Pursuant to his proprietary information, inventions, and non-competition agreement, Mr. Hineline has agreed to not (i) solicit customers, consultants, contractors or employees of ours for a period of one year after the termination of his employment or (ii) compete with us for a period of one year after the later of the termination of his employment or the date a court of competent jurisdiction enters an order enforcing the non-competition provision.

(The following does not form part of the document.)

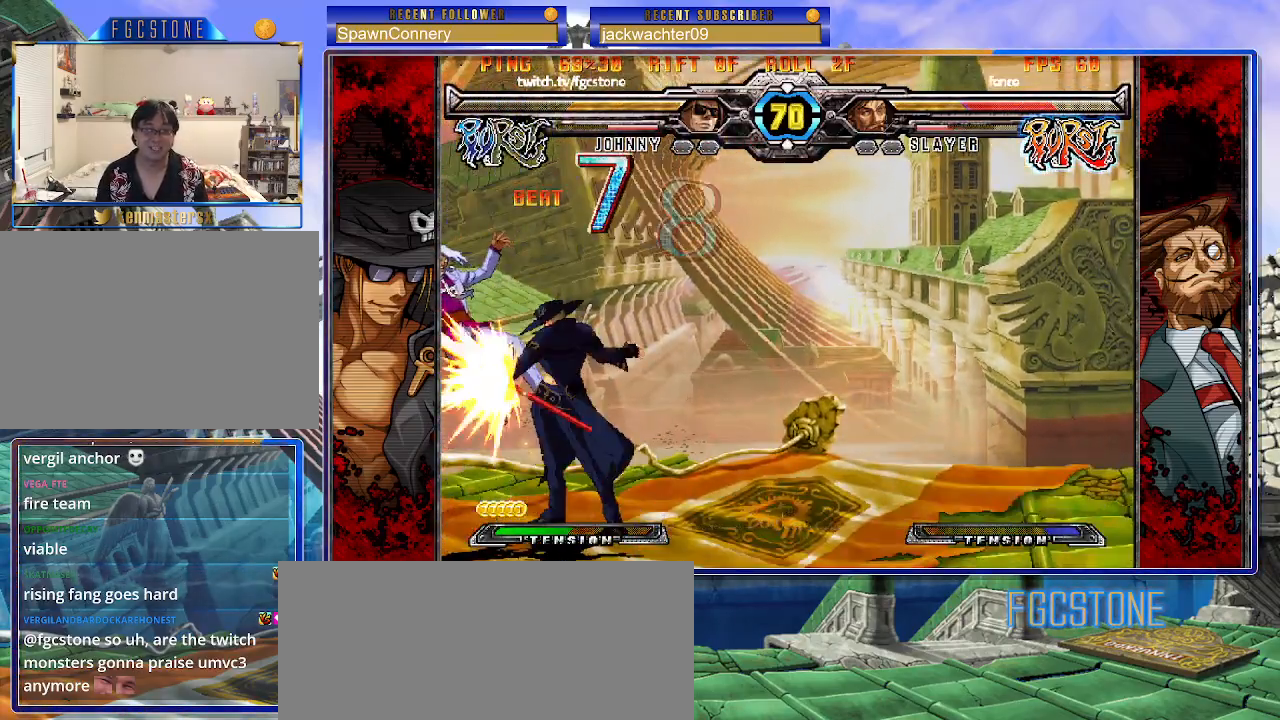
{"buttons": [], "left_stick": "down-right", "events": [[67, "left_stick", "left"], [117, "left_stick", "center"], [133, "HS", "down"], [200, "HS", "up"], [450, "left_stick", "down"], [500, "left_stick", "down-right"]]}
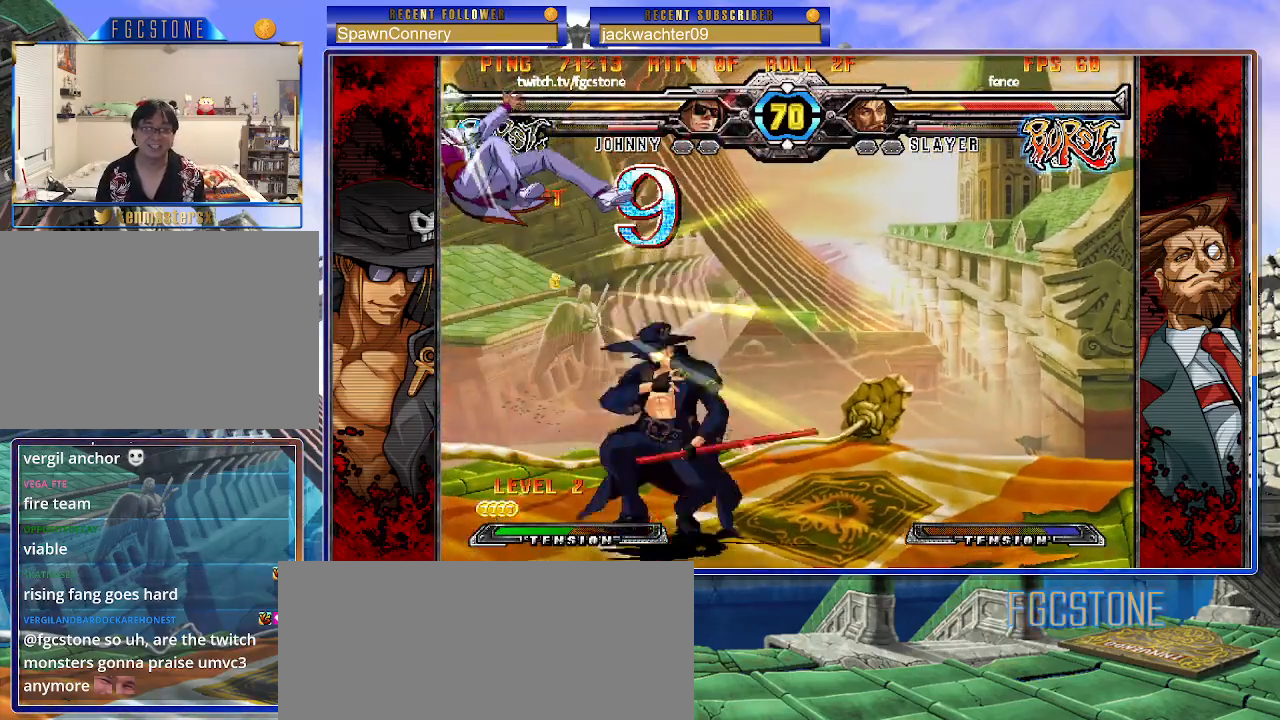
{"buttons": ["HS"], "left_stick": "right", "events": [[50, "left_stick", "right"], [83, "HS", "down"], [133, "HS", "up"], [133, "left_stick", "center"], [283, "left_stick", "right"], [500, "HS", "down"]]}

Allen A. Fienberg, Ph.D. We entered into an employment agreement with Dr. Fienberg in February 2008, who has been our Vice President of Business Development since 2002. The agreement provides for a salary of $221,400 effective in February 2008, subject to our annual review and adjustment in the discretion of the Board, and that Dr. Fienberg is eligible for bonus payments and stock options as may be awarded by the Board. The most recent adjustment, effective on January 1, 2013, increased Dr. Fienberg’s salary to $257,900. In 2012, he was awarded a bonus of $8,800, which represented a bonus of 3.5% of his then current base salary of $250,400. In addition, his employment agreement provides that we will pay the premium on a life insurance policy in an amount equal to one and one half times his base salary; however, we paid a premium in the amount of $250 on a life insurance policy with a face value of $150,000, to which he assented. For 2012, we also paid $7,500 in matching contributions under our 401(k) plan. The employment agreement also provides that Dr. Fienberg is entitled to participate in our benefit plans on the same basis as other executive level employees as well as long-term disability insurance and reimbursement for reasonable business expenses. The initial term of the agreement was three years and will be renewed for successive one year terms, unless we or Dr. Fienberg provides notice that we or he, as the case may be, does not wish to renew the agreement or wishes to renew the agreement on different terms than those contained in the agreement.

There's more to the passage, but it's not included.